REQUIRED ACTION
Copy nothing but the text: reproduce each line of the listing exactly and leave the pictures out.
──────────
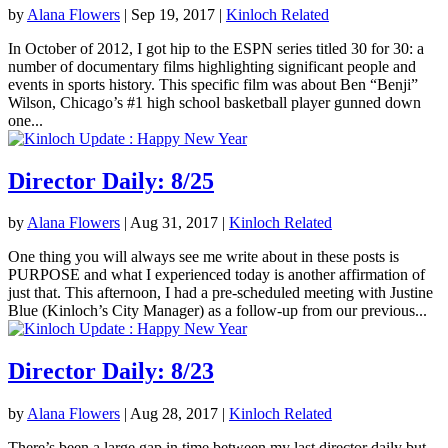
by
Alana Flowers
|
Sep 19, 2017
|
Kinloch Related
In October of 2012, I got hip to the ESPN series titled 30 for 30: a
number of documentary films highlighting significant people and
events in sports history. This specific film was about Ben “Benji”
Wilson, Chicago’s #1 high school basketball player gunned down
one...
Director Daily: 8/25
by
Alana Flowers
|
Aug 31, 2017
|
Kinloch Related
One thing you will always see me write about in these posts is
PURPOSE and what I experienced today is another affirmation of
just that. This afternoon, I had a pre-scheduled meeting with Justine
Blue (Kinloch’s City Manager) as a follow-up from our previous...
Director Daily: 8/23
by
Alana Flowers
|
Aug 28, 2017
|
Kinloch Related
There’s been a large gap in time between my last director daily but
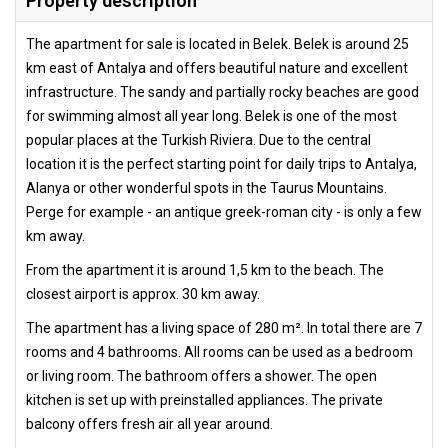
Property description
The apartment for sale is located in Belek. Belek is around 25
km east of Antalya and offers beautiful nature and excellent
infrastructure. The sandy and partially rocky beaches are good
for swimming almost all year long. Belek is one of the most
popular places at the Turkish Riviera. Due to the central
location it is the perfect starting point for daily trips to Antalya,
Alanya or other wonderful spots in the Taurus Mountains.
Perge for example - an antique greek-roman city - is only a few
km away.
From the apartment it is around 1,5 km to the beach. The
closest airport is approx. 30 km away.
The apartment has a living space of 280 m². In total there are 7
rooms and 4 bathrooms. All rooms can be used as a bedroom
or living room. The bathroom offers a shower. The open
kitchen is set up with preinstalled appliances. The private
balcony offers fresh air all year around.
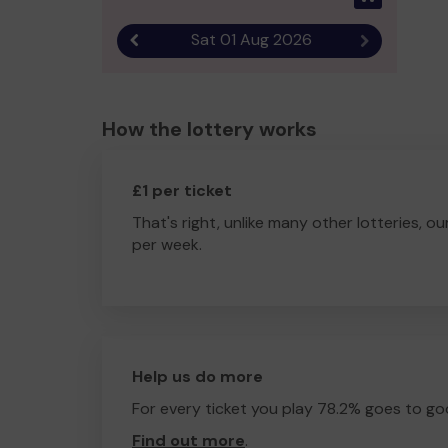
Sat 01 Aug 2026
Previous result
Next result
How the lottery works
£1 per ticket
That's right, unlike many other lotteries, ou
per week.
Help us do more
For every ticket you play 78.2% goes to go
Find out more
.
──────────
OUTPUT OF THE EXERCISE
by
Alana Flowers
|
Sep 19, 2017
|
Kinloch Related
In October of 2012, I got hip to the ESPN series titled 30 for 30: a
number of documentary films highlighting significant people and
events in sports history. This specific film was about Ben “Benji”
Wilson, Chicago’s #1 high school basketball player gunned down
one...
Director Daily: 8/25
by
Alana Flowers
|
Aug 31, 2017
|
Kinloch Related
One thing you will always see me write about in these posts is
PURPOSE and what I experienced today is another affirmation of
just that. This afternoon, I had a pre-scheduled meeting with Justine
Blue (Kinloch’s City Manager) as a follow-up from our previous...
Director Daily: 8/23
by
Alana Flowers
|
Aug 28, 2017
|
Kinloch Related
There’s been a large gap in time between my last director daily but
Property description
The apartment for sale is located in Belek. Belek is around 25
km east of Antalya and offers beautiful nature and excellent
infrastructure. The sandy and partially rocky beaches are good
for swimming almost all year long. Belek is one of the most
popular places at the Turkish Riviera. Due to the central
location it is the perfect starting point for daily trips to Antalya,
Alanya or other wonderful spots in the Taurus Mountains.
Perge for example - an antique greek-roman city - is only a few
km away.
From the apartment it is around 1,5 km to the beach. The
closest airport is approx. 30 km away.
The apartment has a living space of 280 m². In total there are 7
rooms and 4 bathrooms. All rooms can be used as a bedroom
or living room. The bathroom offers a shower. The open
kitchen is set up with preinstalled appliances. The private
balcony offers fresh air all year around.
Sat 01 Aug 2026
Previous result
Next result
How the lottery works
£1 per ticket
That's right, unlike many other lotteries, ou
per week.
Help us do more
For every ticket you play 78.2% goes to go
Find out more
.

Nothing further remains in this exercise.